Description: When someone presents an atypical or weak member of a group as if they are a typical or strong representative.

Logical Form:

Person X is presented as a typical or strong representative of group Y.

Person X is actually an atypical or weak member of group Y.

Therefore, Person X is seen as a typical or strong representative of group Y.

Example #1: Politically ideological individuals on social media consistently post quotes, articles, and stories about the heroes on their side of the political spectrum and villains on the other side in an attempt to influence public perception of their political adversaries. The implied message is, “See, this is what the liberals, are like and this is what the conservatives are like.”

Example #2: After the killing of George Floyd, the police officer responsible has been presented by those calling to defund the police as a strong representative of the police in the United States. This representation triggers people’s availability bias resulting in an inaccurate view of police in general. At the same time, FOX News will report on hero cops who save babies, get killed in the line of duty, and replace broken refrigerators for senior citizens. Neither of these portrayals is typical or a strong representation of police in general.

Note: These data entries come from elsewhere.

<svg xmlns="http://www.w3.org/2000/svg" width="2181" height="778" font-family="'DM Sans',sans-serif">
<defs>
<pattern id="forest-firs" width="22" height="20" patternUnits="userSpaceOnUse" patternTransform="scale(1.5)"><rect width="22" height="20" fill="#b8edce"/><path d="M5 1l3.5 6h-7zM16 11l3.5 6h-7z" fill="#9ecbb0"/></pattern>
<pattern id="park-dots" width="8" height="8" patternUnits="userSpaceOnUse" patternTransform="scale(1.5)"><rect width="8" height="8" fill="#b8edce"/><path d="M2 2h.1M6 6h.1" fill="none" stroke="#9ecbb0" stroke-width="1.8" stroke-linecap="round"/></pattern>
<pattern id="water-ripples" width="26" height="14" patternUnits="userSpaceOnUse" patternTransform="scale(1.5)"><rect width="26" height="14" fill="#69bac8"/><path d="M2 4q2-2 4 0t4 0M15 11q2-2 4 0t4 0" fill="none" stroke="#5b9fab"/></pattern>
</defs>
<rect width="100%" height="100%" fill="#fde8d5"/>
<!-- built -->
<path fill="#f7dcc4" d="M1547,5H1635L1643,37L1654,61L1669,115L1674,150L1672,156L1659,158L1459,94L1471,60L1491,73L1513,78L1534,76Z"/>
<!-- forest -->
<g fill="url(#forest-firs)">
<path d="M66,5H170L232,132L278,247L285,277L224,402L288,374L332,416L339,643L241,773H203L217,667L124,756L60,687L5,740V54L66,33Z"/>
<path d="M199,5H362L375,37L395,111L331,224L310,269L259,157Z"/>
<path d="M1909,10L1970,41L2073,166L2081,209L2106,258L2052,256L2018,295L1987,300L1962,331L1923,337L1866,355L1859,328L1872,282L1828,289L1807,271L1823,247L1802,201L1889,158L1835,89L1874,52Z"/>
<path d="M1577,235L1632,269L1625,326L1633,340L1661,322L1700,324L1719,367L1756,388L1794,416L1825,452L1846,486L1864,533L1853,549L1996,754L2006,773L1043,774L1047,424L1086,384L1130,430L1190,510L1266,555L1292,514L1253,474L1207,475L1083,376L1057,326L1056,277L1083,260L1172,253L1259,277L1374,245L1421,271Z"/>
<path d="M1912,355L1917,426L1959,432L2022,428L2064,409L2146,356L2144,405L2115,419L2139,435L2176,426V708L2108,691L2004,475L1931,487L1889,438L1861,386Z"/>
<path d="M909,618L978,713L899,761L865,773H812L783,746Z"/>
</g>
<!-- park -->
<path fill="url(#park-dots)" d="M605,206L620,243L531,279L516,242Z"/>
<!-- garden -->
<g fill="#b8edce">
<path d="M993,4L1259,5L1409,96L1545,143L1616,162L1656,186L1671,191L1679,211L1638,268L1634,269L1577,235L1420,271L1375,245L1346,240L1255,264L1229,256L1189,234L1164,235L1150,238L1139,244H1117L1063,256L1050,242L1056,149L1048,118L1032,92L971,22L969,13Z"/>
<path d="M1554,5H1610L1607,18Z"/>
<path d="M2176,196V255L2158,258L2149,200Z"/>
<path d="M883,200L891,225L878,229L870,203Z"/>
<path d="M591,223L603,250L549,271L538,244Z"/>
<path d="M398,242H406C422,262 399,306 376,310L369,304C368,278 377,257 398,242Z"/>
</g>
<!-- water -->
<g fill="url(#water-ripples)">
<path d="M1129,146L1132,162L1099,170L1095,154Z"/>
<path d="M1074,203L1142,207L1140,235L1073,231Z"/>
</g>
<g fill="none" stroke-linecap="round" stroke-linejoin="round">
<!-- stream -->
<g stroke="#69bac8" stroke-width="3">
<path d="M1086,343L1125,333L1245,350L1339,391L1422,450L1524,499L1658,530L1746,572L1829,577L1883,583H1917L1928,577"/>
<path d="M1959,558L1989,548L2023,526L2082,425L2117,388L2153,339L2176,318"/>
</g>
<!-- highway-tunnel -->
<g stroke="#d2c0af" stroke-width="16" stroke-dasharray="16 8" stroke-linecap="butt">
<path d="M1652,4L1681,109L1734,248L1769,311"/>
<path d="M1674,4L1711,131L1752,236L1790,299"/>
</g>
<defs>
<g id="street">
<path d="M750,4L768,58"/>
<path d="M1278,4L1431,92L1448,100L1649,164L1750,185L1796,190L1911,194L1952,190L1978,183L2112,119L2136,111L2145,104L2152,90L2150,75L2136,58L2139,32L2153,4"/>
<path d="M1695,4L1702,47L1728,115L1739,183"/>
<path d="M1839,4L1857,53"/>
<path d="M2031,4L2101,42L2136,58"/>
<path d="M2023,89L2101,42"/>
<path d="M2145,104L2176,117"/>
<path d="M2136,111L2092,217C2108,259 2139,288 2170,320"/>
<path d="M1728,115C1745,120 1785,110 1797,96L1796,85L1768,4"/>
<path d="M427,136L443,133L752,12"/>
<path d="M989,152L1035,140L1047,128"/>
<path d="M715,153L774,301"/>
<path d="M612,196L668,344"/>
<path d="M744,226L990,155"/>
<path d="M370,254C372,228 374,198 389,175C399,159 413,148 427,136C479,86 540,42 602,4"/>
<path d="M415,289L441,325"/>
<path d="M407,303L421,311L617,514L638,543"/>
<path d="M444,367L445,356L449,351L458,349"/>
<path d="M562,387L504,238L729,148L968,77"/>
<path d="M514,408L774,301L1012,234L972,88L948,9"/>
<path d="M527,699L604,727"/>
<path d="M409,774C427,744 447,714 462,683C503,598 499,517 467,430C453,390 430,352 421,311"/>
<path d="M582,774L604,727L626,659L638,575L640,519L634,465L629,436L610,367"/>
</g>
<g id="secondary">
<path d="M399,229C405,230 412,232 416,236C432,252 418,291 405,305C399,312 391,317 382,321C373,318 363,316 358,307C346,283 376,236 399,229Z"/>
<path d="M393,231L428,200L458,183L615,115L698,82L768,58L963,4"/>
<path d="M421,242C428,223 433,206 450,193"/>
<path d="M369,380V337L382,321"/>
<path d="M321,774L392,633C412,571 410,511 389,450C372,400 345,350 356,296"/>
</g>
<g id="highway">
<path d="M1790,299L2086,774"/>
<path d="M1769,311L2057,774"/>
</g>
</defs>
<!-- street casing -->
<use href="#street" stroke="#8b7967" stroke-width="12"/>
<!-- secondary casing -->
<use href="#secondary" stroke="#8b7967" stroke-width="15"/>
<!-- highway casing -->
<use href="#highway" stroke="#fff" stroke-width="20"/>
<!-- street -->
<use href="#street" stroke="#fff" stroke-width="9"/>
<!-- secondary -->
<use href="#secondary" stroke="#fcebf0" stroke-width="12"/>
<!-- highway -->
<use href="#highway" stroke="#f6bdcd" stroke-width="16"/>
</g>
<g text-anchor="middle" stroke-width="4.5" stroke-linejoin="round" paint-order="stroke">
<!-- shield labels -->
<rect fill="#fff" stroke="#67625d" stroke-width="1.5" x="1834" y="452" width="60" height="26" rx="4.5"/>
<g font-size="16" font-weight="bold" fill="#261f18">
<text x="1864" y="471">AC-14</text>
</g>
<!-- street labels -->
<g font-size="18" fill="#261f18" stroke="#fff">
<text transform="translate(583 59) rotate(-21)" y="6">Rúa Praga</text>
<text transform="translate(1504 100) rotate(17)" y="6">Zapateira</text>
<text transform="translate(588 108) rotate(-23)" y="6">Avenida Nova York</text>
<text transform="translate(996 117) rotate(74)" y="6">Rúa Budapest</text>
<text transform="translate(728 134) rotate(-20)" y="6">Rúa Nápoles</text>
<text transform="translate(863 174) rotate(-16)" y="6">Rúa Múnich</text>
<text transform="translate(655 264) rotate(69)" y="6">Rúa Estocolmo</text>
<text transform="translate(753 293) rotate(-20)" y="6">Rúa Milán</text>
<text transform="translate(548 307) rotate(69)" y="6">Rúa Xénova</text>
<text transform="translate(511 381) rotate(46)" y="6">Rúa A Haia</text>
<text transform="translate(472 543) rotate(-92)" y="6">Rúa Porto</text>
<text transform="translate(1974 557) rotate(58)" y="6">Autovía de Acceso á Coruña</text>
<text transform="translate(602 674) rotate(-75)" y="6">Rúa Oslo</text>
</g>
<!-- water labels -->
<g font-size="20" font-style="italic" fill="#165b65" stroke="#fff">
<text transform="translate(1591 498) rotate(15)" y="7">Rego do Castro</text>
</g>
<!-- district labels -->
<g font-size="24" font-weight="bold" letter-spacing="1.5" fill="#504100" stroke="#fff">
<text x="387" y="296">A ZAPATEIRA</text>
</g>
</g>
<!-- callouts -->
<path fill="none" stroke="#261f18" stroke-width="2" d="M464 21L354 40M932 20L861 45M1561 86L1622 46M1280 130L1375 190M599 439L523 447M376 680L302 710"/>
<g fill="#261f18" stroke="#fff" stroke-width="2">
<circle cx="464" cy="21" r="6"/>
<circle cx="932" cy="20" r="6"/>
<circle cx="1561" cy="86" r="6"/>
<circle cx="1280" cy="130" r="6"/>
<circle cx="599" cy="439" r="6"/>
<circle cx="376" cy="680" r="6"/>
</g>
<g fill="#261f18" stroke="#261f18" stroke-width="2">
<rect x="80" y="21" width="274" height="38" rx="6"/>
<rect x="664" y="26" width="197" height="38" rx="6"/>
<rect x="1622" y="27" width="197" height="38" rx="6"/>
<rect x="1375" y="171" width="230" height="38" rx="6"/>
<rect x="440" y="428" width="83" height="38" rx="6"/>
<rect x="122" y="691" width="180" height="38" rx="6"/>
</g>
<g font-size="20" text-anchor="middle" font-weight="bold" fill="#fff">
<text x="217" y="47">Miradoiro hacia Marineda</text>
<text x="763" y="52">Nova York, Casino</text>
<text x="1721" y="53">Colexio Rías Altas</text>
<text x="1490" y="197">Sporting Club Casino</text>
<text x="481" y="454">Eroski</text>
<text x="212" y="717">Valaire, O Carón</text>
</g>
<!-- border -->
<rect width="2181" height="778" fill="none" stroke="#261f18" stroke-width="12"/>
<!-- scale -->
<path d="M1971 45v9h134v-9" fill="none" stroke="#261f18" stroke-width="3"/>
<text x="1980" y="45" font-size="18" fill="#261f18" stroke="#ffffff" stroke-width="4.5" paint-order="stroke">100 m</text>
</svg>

Exception: As Stephen Woodford points out in his video in the reference, sometimes “nuts” permeate the group to the extent that the “nut” is typical of the group. An example is flat-earthers. I say that unapologetically.

Variation: A variation of this fallacy is overextended outrage. Essentially, this is like picking the nuts for the purpose of expressing or inciting outrage toward an entire group.

Fun Fact: I have heard a couple of people refer to the cherry picking fallacy as the nutpicking fallacy. Review the cherry picking fallacy and you will see that there are notable differences.